Some tyrannies in Middle East have crumbled; others are in the process of crumbling. Egyptian Mubarak bit dust, and Tunisian tyrant, Ben Ali took to his heels, Libyan mad man, Gaddafi is losing it and Yemeni strong man, Saleh is gasping for fresh air. The era of impugned oppression and subjugation by tyrants has run its ugly course. Three to four decades of suffering was much too much and much too long for the people to endure. They could take it no more, and they are ready for a respite and may be for a permanent riddance from that scourge.

It took decades for the spirit of revulsion and revolution to brew and breed, but it hardly took a few days for the uprising to gain momentum. The final episodes in Tunisia and Egypt that wrote the epitaph for the tyrants were fast and furious. There was no stopping them. Only a few months ago most could not believe even in their wildest imagination that something of this magnitude could take place in Muslim Arab dictatorships. But, it did happen and we are witness to it.

Ironically, many in the world who supported freedoms for some did not wish the Arabs or Muslims to overthrow their oppressive regimes. They were in the opposite camp, some actively arming and abetting state oppression. They were achieving double whammies-vilifying Muslims as violent antidemocratic forces undeserving of freedoms, while in the same breath supporting the tyrants. But, Arab Muslims are losing fear and regaining hope. Many in the West and some in the east, such as India have started squirming with discomfort at the wave of freedom sweeping across the Muslim lands. They sense a looming threat to their hegemony in the Middle East and South Asia, such as Kashmir.

PROMPT 1 » Copy the passage on the Middle East uprisings word for word, starting at "Ironically, many in" and going up to and including "such as Kashmir.".
PROMPT 2 » Pick up the piece on the fall of Middle East tyrants right after its last sentence and keep writing.

ENTRIES SHOWN »
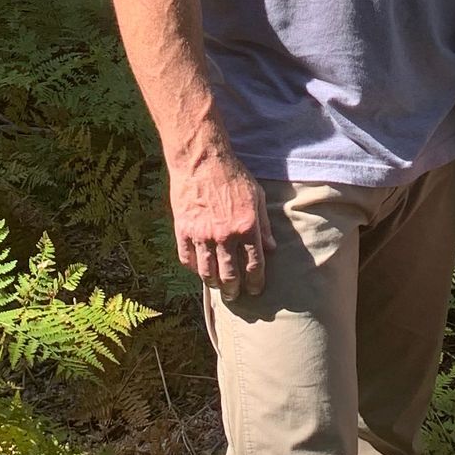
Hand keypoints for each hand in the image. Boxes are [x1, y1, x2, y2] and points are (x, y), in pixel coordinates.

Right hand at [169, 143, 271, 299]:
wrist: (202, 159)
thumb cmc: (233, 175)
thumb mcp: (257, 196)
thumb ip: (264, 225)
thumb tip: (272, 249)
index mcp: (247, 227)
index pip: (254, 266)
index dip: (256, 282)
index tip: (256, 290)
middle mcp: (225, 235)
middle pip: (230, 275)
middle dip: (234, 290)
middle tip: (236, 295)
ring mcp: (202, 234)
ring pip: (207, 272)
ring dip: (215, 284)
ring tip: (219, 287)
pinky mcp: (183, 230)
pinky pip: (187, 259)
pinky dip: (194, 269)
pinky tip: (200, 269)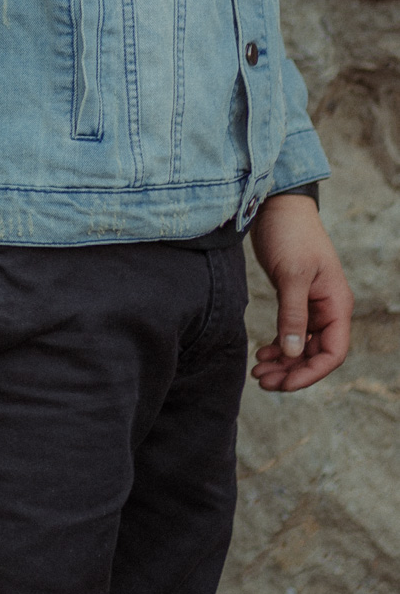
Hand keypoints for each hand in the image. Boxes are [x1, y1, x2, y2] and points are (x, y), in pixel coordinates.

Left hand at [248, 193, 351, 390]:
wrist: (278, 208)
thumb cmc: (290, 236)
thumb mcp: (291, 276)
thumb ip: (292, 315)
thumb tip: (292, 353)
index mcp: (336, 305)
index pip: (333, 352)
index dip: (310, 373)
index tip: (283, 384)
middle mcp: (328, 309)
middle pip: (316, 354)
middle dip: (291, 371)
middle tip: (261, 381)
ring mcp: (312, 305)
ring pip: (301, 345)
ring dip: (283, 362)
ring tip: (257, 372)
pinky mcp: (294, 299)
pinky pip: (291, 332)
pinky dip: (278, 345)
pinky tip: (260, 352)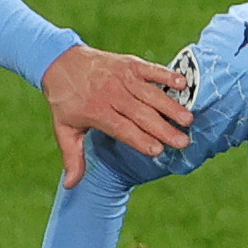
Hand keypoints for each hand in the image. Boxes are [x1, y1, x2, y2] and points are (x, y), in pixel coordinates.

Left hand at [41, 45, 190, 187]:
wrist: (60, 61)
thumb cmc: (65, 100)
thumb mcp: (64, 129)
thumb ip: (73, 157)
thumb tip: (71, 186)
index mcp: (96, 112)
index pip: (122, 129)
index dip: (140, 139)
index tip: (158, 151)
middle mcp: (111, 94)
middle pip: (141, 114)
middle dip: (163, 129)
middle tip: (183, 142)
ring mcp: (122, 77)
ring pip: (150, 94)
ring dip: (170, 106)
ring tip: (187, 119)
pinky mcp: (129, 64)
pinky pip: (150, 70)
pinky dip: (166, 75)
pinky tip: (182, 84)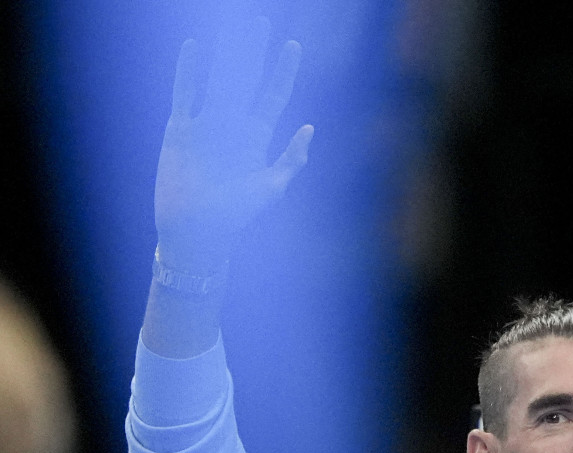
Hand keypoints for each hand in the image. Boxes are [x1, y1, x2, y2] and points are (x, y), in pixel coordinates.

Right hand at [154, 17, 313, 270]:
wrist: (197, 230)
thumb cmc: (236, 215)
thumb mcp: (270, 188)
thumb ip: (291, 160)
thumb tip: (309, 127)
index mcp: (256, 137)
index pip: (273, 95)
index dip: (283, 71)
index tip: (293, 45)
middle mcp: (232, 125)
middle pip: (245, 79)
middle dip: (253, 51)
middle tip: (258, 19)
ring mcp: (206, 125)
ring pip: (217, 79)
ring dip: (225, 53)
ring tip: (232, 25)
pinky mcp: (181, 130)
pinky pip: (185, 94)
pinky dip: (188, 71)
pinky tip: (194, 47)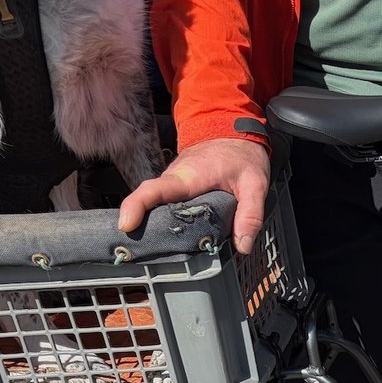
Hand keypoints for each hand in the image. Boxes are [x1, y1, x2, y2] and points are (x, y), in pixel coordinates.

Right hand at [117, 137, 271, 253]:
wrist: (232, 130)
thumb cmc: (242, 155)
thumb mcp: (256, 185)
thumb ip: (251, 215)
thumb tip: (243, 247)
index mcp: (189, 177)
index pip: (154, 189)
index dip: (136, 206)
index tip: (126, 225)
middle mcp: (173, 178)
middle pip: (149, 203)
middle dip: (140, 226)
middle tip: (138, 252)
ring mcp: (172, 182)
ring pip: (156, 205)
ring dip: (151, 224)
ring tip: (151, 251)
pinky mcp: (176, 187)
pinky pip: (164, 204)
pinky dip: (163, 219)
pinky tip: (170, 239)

---

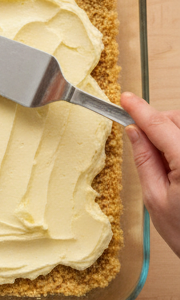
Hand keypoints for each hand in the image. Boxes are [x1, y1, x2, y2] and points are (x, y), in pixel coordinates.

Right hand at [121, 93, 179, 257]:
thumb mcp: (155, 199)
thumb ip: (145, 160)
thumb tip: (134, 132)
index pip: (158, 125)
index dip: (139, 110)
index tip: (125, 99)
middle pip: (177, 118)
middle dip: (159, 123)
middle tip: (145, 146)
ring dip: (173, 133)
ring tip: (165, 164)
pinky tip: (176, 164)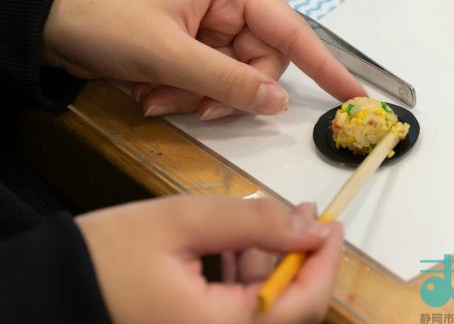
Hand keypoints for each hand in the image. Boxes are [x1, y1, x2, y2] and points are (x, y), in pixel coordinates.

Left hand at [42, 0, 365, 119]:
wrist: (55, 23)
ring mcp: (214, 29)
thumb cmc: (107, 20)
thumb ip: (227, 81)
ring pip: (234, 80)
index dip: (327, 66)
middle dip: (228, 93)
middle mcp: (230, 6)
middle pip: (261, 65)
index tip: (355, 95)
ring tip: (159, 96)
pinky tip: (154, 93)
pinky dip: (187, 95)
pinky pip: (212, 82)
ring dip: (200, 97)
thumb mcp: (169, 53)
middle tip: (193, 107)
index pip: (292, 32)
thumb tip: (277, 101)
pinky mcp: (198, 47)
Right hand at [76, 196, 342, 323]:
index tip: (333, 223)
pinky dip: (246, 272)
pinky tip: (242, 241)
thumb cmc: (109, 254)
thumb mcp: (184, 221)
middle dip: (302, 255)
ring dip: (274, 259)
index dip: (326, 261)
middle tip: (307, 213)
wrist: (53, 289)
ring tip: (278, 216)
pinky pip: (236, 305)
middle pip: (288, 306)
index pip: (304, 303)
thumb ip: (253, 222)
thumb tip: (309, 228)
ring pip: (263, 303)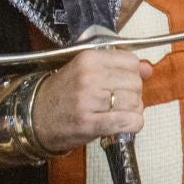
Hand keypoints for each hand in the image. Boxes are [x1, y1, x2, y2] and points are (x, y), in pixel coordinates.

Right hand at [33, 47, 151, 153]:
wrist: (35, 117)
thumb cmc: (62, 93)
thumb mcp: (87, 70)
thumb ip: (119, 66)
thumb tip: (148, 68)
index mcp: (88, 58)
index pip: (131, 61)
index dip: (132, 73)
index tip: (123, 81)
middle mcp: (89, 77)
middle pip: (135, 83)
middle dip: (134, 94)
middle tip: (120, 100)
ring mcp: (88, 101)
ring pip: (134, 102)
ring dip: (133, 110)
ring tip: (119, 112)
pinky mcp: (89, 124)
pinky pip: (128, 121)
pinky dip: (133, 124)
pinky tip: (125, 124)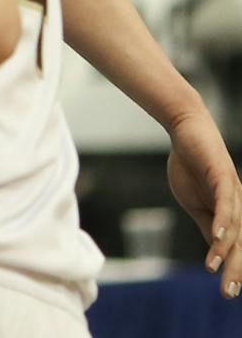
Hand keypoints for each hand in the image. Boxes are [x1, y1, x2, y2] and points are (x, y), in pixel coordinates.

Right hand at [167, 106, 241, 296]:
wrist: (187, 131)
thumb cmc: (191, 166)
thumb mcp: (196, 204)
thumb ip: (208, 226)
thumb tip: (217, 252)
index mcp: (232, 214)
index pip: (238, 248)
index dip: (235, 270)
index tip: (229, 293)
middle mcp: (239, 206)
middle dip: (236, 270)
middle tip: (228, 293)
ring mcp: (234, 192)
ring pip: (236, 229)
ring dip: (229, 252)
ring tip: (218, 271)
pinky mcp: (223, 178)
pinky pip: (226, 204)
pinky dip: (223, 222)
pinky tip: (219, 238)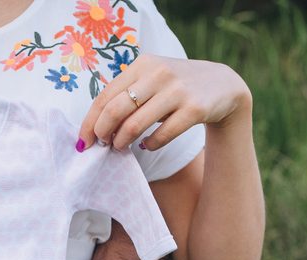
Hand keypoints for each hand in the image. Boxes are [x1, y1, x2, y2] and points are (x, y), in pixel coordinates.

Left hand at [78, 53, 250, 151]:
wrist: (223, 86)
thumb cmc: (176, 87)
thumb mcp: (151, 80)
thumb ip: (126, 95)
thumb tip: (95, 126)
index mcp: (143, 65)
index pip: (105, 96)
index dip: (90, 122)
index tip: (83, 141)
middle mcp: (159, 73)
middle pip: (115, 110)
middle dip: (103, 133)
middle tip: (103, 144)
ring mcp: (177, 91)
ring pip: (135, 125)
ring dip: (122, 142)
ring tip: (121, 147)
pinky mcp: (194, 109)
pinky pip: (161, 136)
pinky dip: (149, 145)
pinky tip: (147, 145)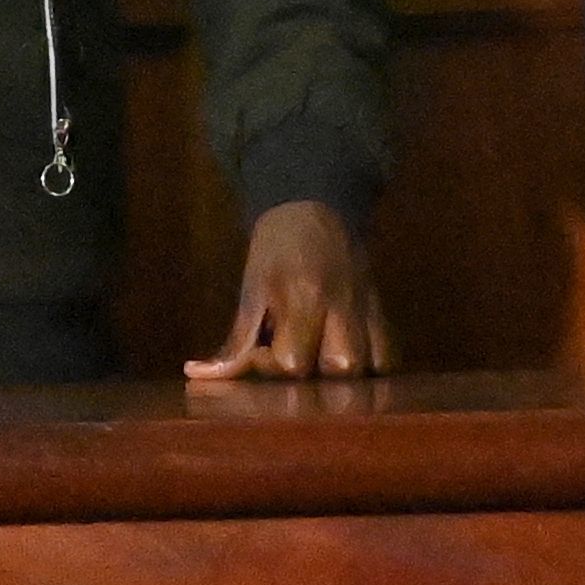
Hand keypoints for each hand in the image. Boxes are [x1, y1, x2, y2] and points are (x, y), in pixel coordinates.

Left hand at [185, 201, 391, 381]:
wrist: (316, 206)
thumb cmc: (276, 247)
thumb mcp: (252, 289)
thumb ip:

==

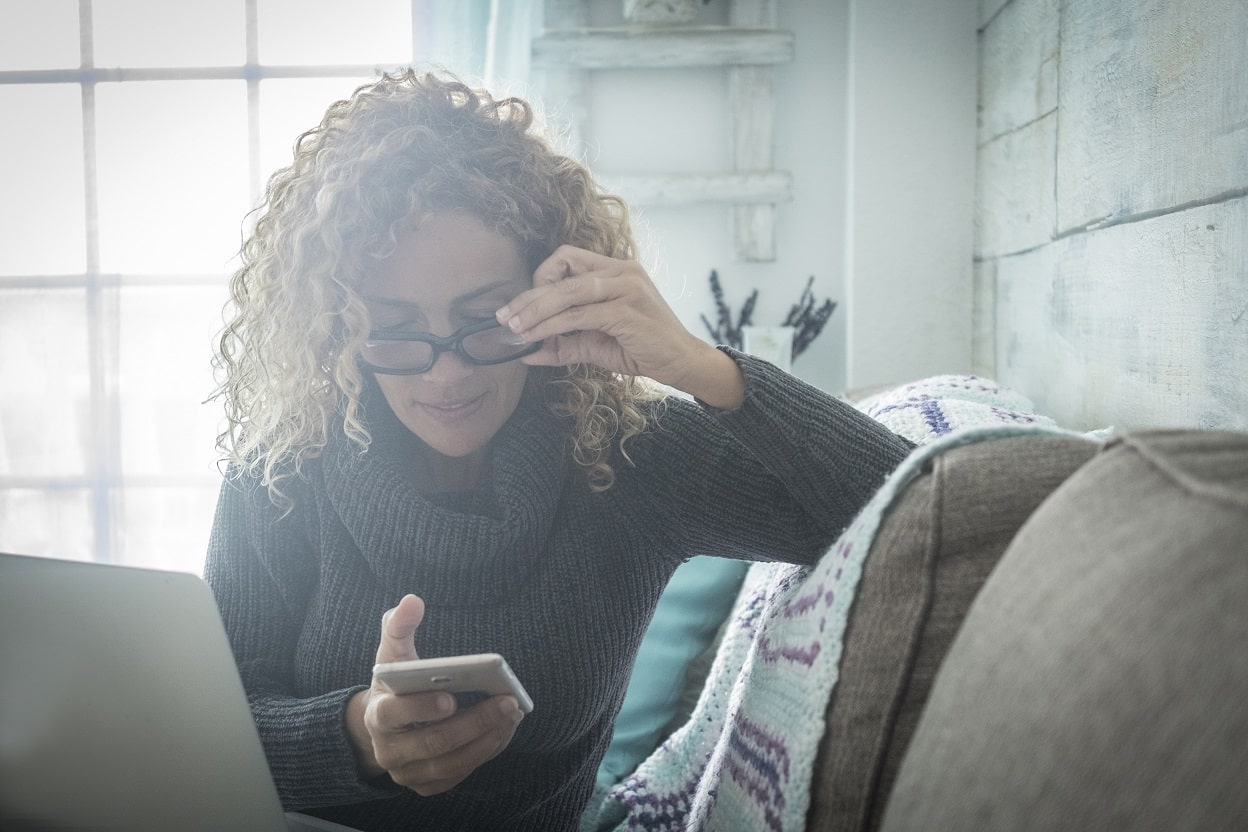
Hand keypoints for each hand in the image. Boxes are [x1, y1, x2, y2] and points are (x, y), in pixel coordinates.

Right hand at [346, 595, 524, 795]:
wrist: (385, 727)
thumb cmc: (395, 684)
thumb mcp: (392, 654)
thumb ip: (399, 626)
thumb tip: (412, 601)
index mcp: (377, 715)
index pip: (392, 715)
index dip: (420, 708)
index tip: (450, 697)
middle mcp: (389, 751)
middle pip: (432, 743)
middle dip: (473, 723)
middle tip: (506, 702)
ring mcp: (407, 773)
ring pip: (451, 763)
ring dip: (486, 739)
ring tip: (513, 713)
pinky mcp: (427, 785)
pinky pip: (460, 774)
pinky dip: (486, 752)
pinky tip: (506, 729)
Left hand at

ANSWER 1 »
Ironically, many in the world who supported freedoms for some did not wish the Arabs or Muslims to overthrow their oppressive regimes. They were in the opposite camp, some actively arming and abetting state oppression. They were achieving double whammies-vilifying Muslims as violent antidemocratic forces undeserving of freedoms, while in the same breath supporting the tyrants. But, Arab Muslims are losing fear and regaining hope. Many in the West and some in the east, such as India have started squirming with discomfort at the wave of freedom sweeping across the Muslim lands. They sense a looming threat to their hegemony in the Middle East and South Asia, such as Kashmir.

ANSWER 2 »
And speaking about Kashmir, there naturally is much deeper and much more intense sense of revulsion and rejection against their oppressors. For one, the Indians have not only tortured, maimed, murdered and gang raped their subjects, they also have repeatedly desecrated their religious symbols. Arab dictators did not have to do some of those vile things to their subjects because they shared the same religious sanctities. They shared the same culture and the same language; they did not have to force a hostile culture down the throats of their subjects to efface their local culture. On the contrary, the Indians are seen by the Kashmiris for what they truly are-foreign invaders, occupiers and tyrants who stand for nothing the Kashmiris stand for. Indian is anathema to Kashmiri. India is the aggressor and occupier. Kashmir is the aggressed and occupied. Kashmiris demand decolonization; Indians insist on continued colonization. To the Kashmiris, Indians might as well be from a different planet, for all they care. The truth of the matter is that, no matter what the Indians do, they will never have acceptability in Kashmir. They will never blend in to the Kashmiri society. They will always remain separate and apart–loathed as aggressive foreign invaders, geographical proximity notwithstanding.

Arab world had mighty Western powers countenancing their tyranny. Those tyrants took comfort in that. But, that in the final analysis did not prevent collapse of the tyrants. Popular revolutions toppled them like house of cards. This same fate is awaiting Indian regime in Kashmir. Democracy within is India’s business and it is welcome. But dictatorship in Kashmir is Kashmiri’s business. Kashmiris abhor it and they will continue to wage an incessant struggle to seek an end to occupation, regardless of the sacrifices it will take.

We hope that Kashmir will not be the last of the nations to see the blessings of freedom, but if that be the will of the Lord, we pray that Kashmir have the distinction and the honor to be the steeple of the house of freedom of all nations and the minaret of the sacred house in which all men and women may worship no man and no nation, but only the Creator of all men and women of the world-a world in which all men and women will have equal access to life, limb and liberty. That is the revolution that 13 million Kashmiris are striving and aspiring for; and that is the revolution thousands of our loved ones have died for. Paradise is meant to be peaceful and no blood is to be spilled in it, but Indian regime has sought to desecrate it by promoting tumult and spilling blood in the paradise.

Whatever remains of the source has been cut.